One of these CGU students was Dr. Dan Sharp, who recently completed his PhD with a dissertation on the Coptic Gospel of John, and now serves as Assistant Professor in the Religious Education Department at Brigham Young University in Hawaii.
Dr. Sharp did not initially intend to research Coptology but came to the field under the guidance and mentorship of the faculty and visiting academics he discovered in Claremont. “The greatest asset Claremont has to offer are its people,” says Dr. Sharp, who throughout his program worked with Mr. Richard Smith, Dr. Gabra, and Dr. James Royse, and whose research took advantage of the library and archival resources of nearby Claremont School of Theology (CST).

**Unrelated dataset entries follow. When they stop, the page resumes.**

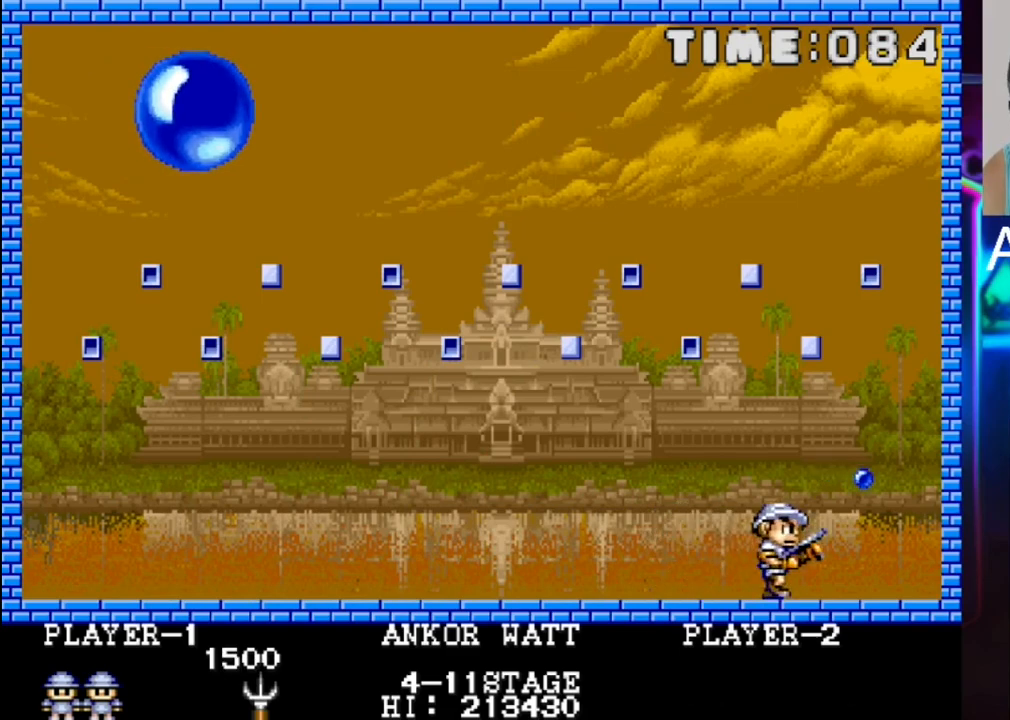
{"buttons": ["X", "DPAD_LEFT"], "events": [[67, "DPAD_RIGHT", "up"], [283, "DPAD_RIGHT", "down"], [367, "DPAD_RIGHT", "up"], [367, "X", "down"], [433, "DPAD_LEFT", "down"]]}
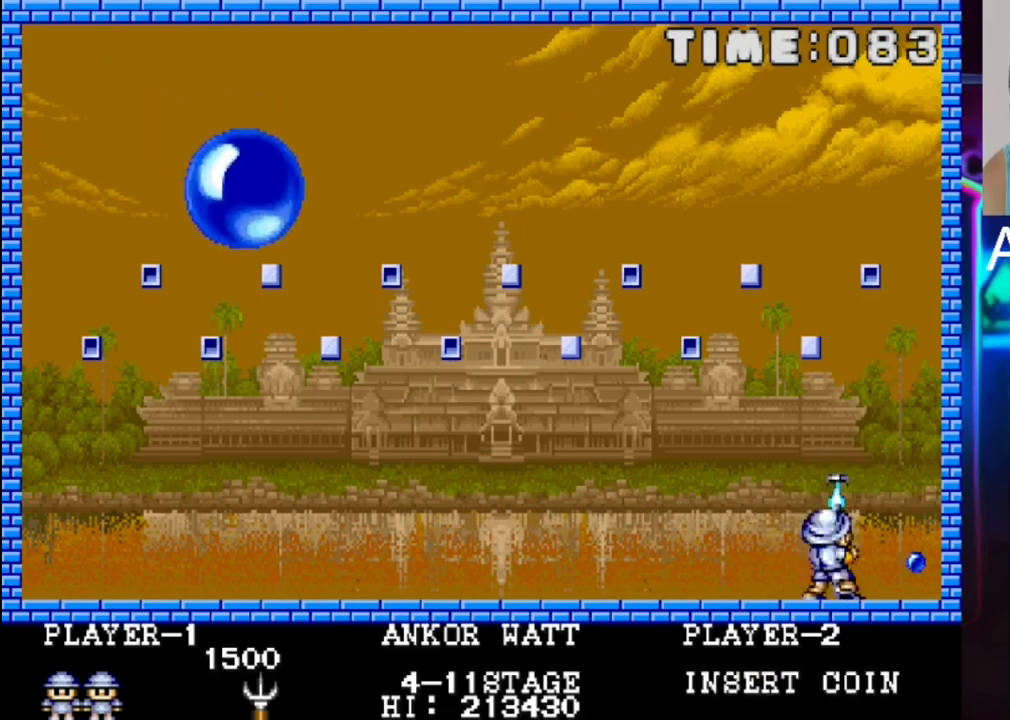
{"buttons": [], "events": [[17, "X", "up"], [317, "DPAD_LEFT", "up"]]}
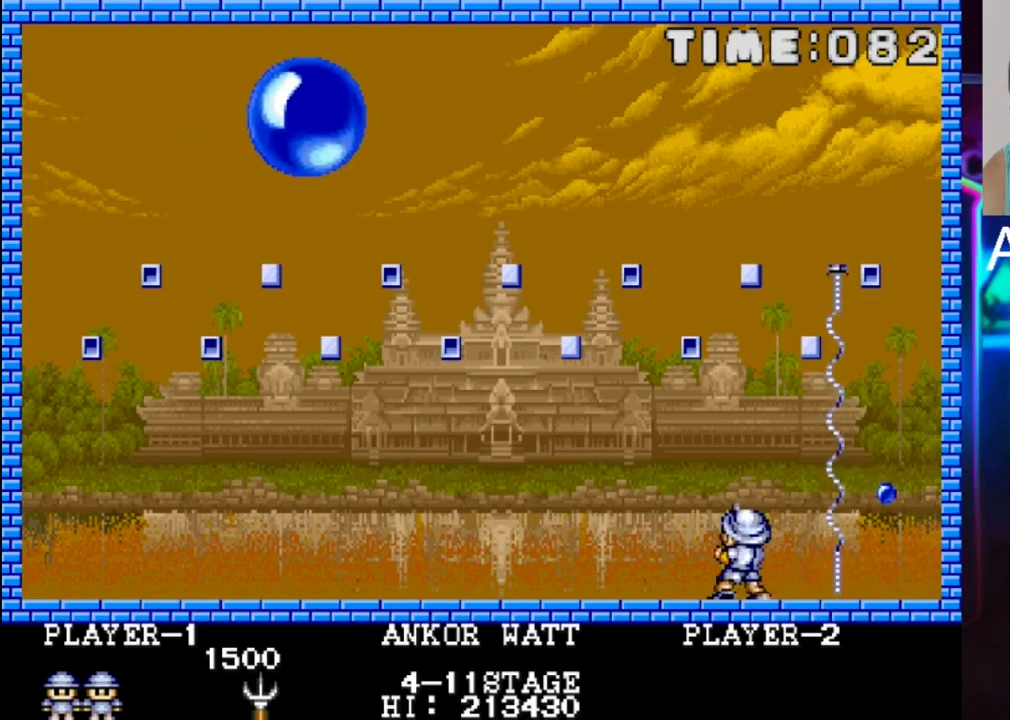
{"buttons": ["DPAD_LEFT"], "events": [[483, "DPAD_LEFT", "down"]]}
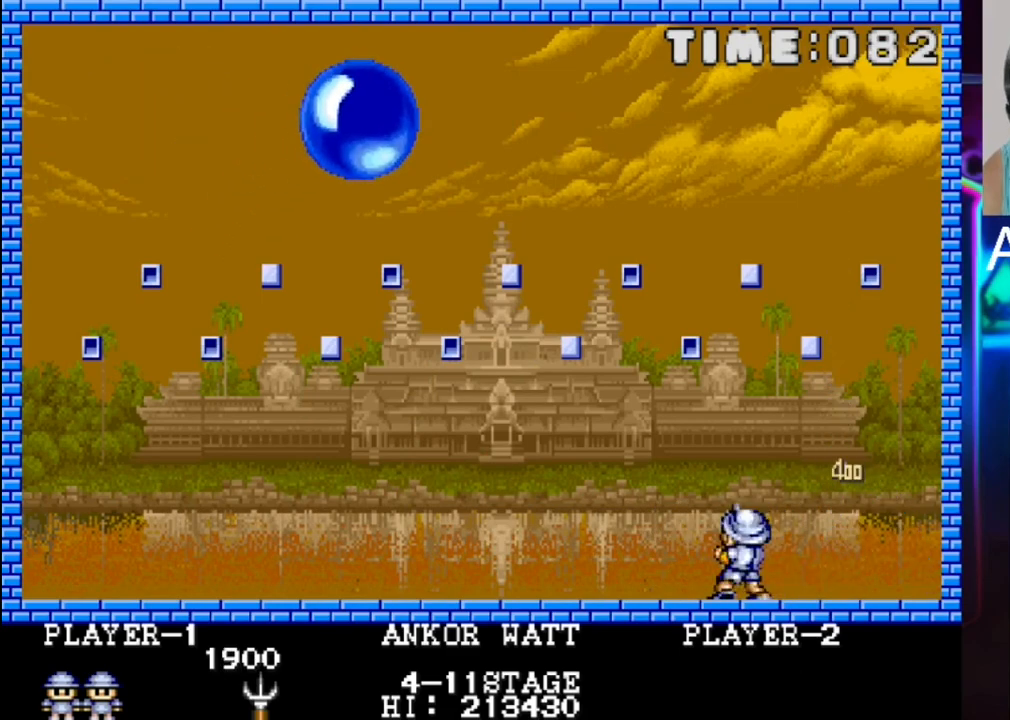
{"buttons": ["DPAD_LEFT"], "events": []}
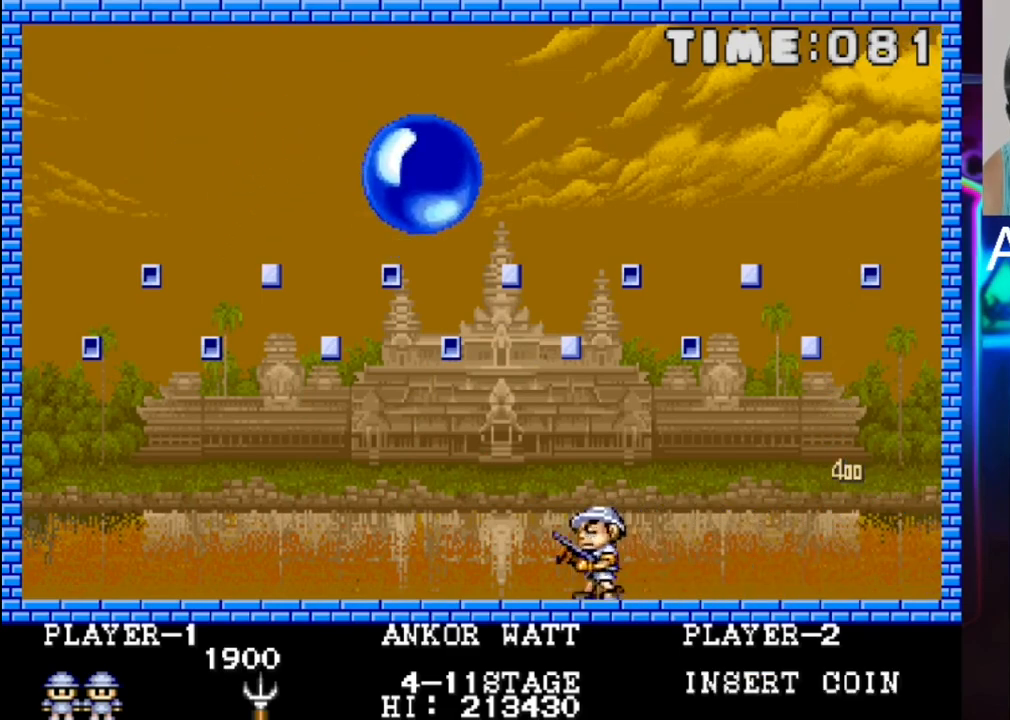
{"buttons": [], "events": [[150, "DPAD_LEFT", "up"], [233, "X", "down"], [383, "X", "up"]]}
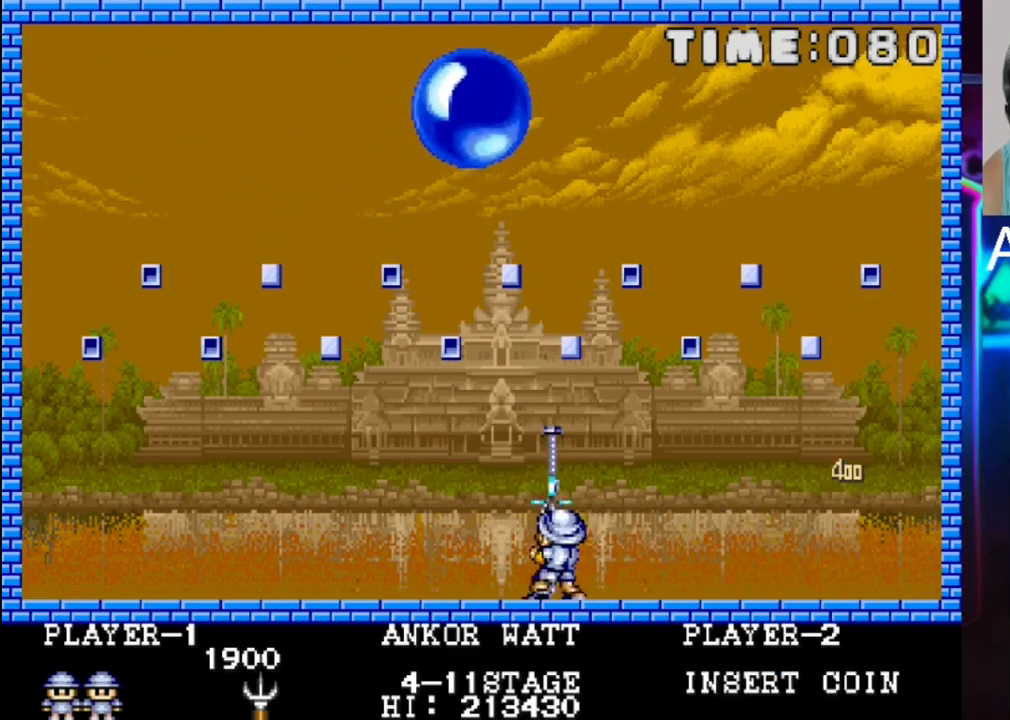
{"buttons": [], "events": []}
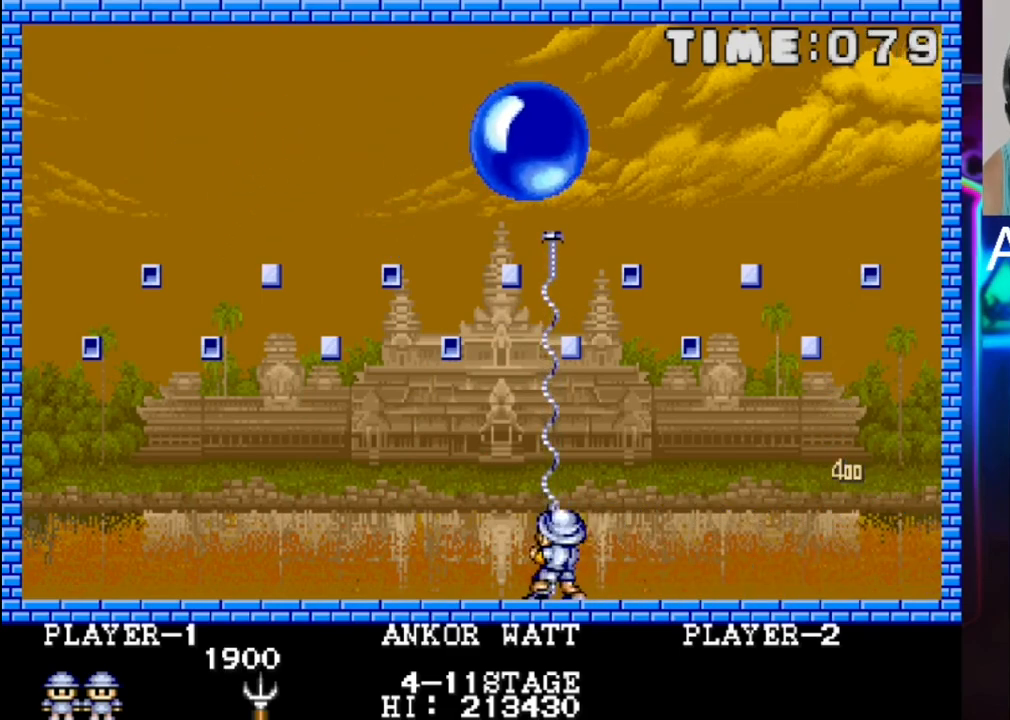
{"buttons": [], "events": []}
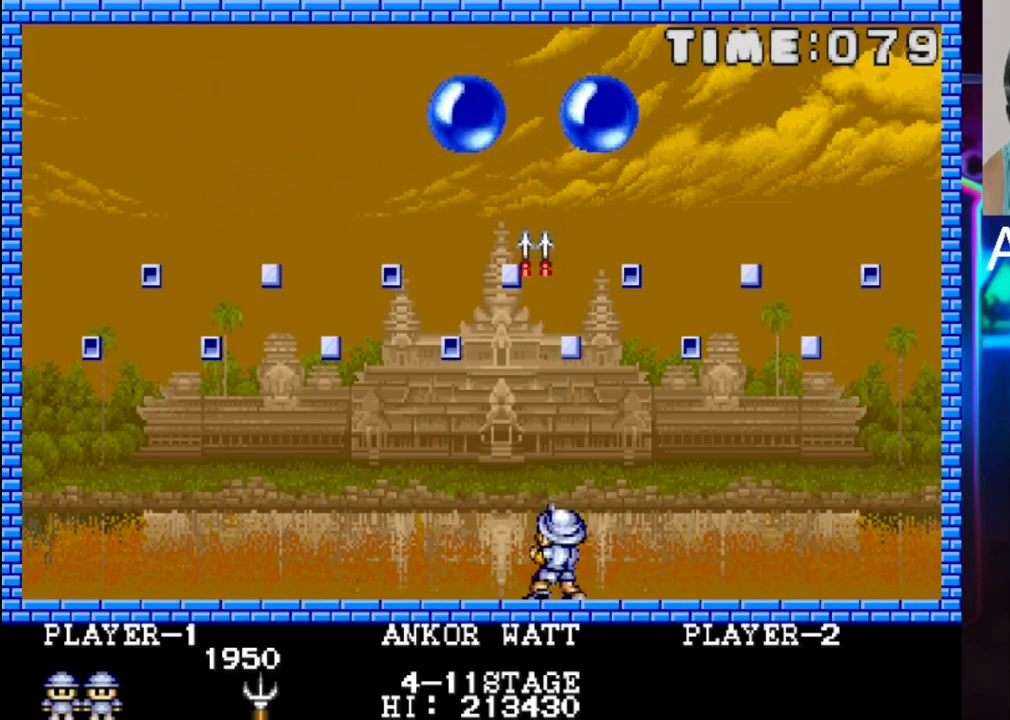
{"buttons": ["DPAD_RIGHT"], "events": [[283, "DPAD_RIGHT", "down"]]}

Claremont has also proven itself to be an international center for Coptic scholarship through its online presence. In 2009 Claremont Graduate University acquired the rights and copyrights to the eight-volume Coptic Encyclopedia originally published in 1991 by Macmillan. An electronic version of the encyclopedia is now housed and publicly available in the archives of the Claremont Colleges Digital Library (http://ccdl.libraries.claremont.edu/col/cce). The encyclopedia will be continuously expanded and updated by scholars and editors across the world.
In addition to the tremendous academic resources in Los Angeles and Claremont, the Coptic Church has sponsored a conference on its own. The Coptic Orthodox Diocese of Los Angeles, Southern California, and Hawaii sponsors an annual conference on Patristics (study of early Christian writers) currently is in its sixth year. The conference is co-sponsored with the St. Athanasius and St. Cyril Theological Library and attracts participants from across the region.
This variety of resources has rightly earned the region a reputation as a vibrant and attractive destination point for scholars and prospective students of all things Coptic.
Donald Westbrook is in the PhD program at the Department of Religion, Claremont Graduate University. He holds an MA from Fuller Seminary and BA from UC Berkeley. He was on the staff that published the eight-volume Coptic Encyclopedia (Macmillan, 1991) in electronic form at the Claremont Colleges Digital Library.